For many, Zelda is the game which got them into gaming and then hooked by the second instalment. Legions of children with NESes got the initial rush from Zelda I and were fully immersed by A Link to the Past. Others had their first fix with Ocarina and then cemented that love with either Wind Waker or Majora’s Mask. It seems that if you played as a child, the Zelda that you played between 7 and 10 is the one which you will defend as your favourite, and will be the one with the highest nostalgia attached to it. It is because of this deep attachment to this certain Zelda that I think, makes discussions over which Zelda is the best or criticism of certain games in the series can get so heated and often turn toxic. An attack on that Zelda, whether it’s A Link to the Past, or Spirit Tracks or Zelda II, seems to transforms into an attack on you, due to the deep connect you have to that game. This makes internet discussion especially difficult, as one wrong word about your favourite Zelda snowballs into a tirade against you, immediately souring proceedings.

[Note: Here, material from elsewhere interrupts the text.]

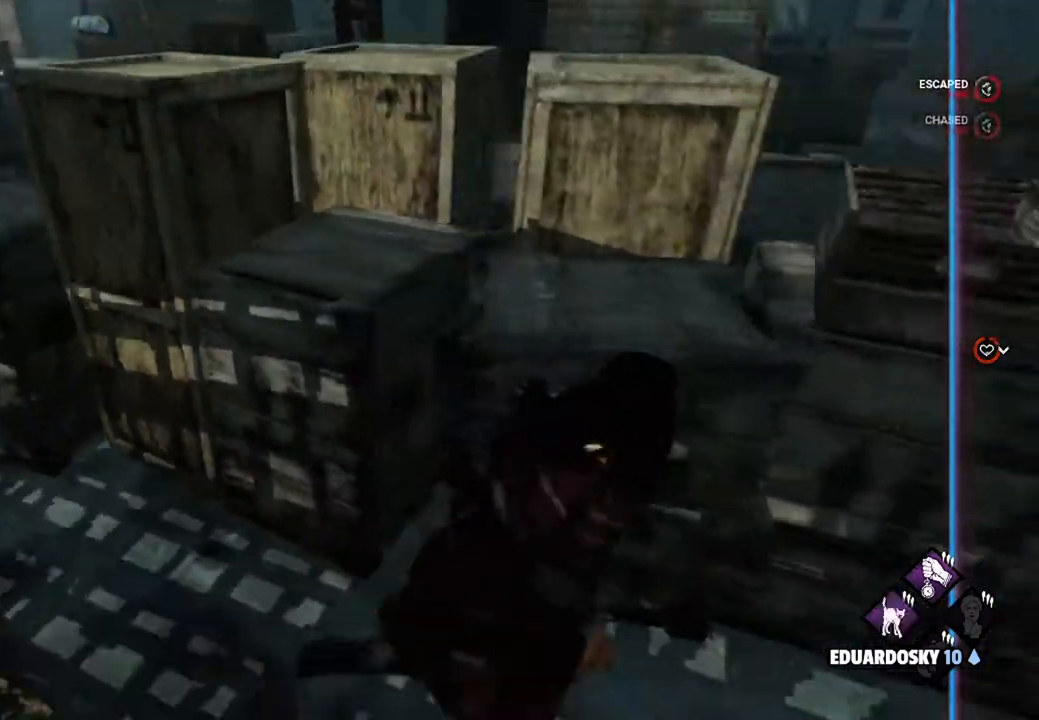
{"keys": ["d", "s", "shift"], "mouse": [], "events": [[233, "s", "down"]]}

As for Skyward Sword, I think it has acted as the main turning point in the Zelda franchise, splitting not only fans but I believe how Zelda itself will be designed in the future. As with most matters in the great Zelda debate, Skyward Sword is seen as either the pinnacle of the Zelda narrative or the problem with the ‘Zelda formula’. For the former, Skyward Sword is praised for establishing a proper relationship between Link and Zelda whilst providing a definitive reason for the constant cycle of Zelda, Link and Ganon fighting each other in every instalment. For the latter, Skyward Sword’s narrative is not only a major copout and laborious to get through, but the game is so formulaic that it lacks the real sense of adventure that previous Zelda games had. The overworld lacks any real ability to explore it, so many quest chains are arbitrarily locked off until you reach a set story point and the dungeons and bosses are so predictable, that you know exactly what is going to happen as you as you enter the first door or reach the first chest. Skyward Sword is the real ‘love it or hate it’ instalment in the Zelda franchise, with more fans absolutely despising it than people singing its praises.
Furthermore, I believe that the delayed critical reaction to Skyward Sword has forced Nintendo to change their design philosophy for future Zeldas. A Link Between Worlds, for example, allowed players to tackle dungeons in any order they wished through the item rental system which moved away from the complaints of strict linearity in Skyward Sword. The new Zelda that is currently in development seems to be a proper open world, moving away from the hub zone-dungeon layout of Skyward Sword and providing that feeling of an expansive world to travel through that many 2D Zelda fans feel have been missing from 3D Zeldas.
Whatever you think of Zelda, whether you love the new direction of the series or prefer the old ones, it is interesting to see why and how these distinct attitudes and changing opinions of certain games in the series have changed. Who knows how opinion on Majora’s Mask may change? Will Skyward Sword ever have a massive change in popular opinion? How will the upcoming Zelda alter wider perceptions of the series? No matter which type of Zelda fan you are, take the moral of brentalfloss’ most recent ‘With Lyrics’ video to heart, and try to keep it civil when discussing Zelda. We’re all fans after all.